*Description of the task:* Repeat every entry word for word. Images do not belong in the copy.

===== Data =====

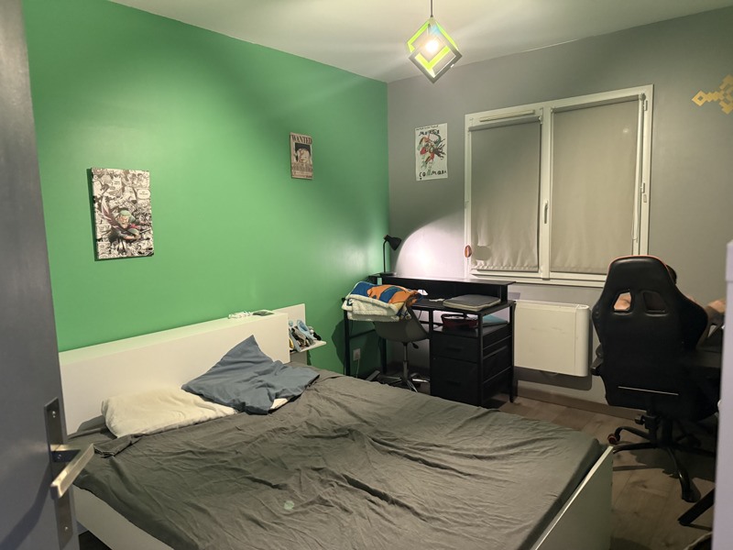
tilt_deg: -6.9
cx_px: 366
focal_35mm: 24
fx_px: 508
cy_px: 275
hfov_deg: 71.6
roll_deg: +1.3
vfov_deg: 56.8
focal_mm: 6.76
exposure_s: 1/33
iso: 800
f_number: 1.78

=====

*Completed task:*
tilt_deg: -6.9
cx_px: 366
focal_35mm: 24
fx_px: 508
cy_px: 275
hfov_deg: 71.6
roll_deg: +1.3
vfov_deg: 56.8
focal_mm: 6.76
exposure_s: 1/33
iso: 800
f_number: 1.78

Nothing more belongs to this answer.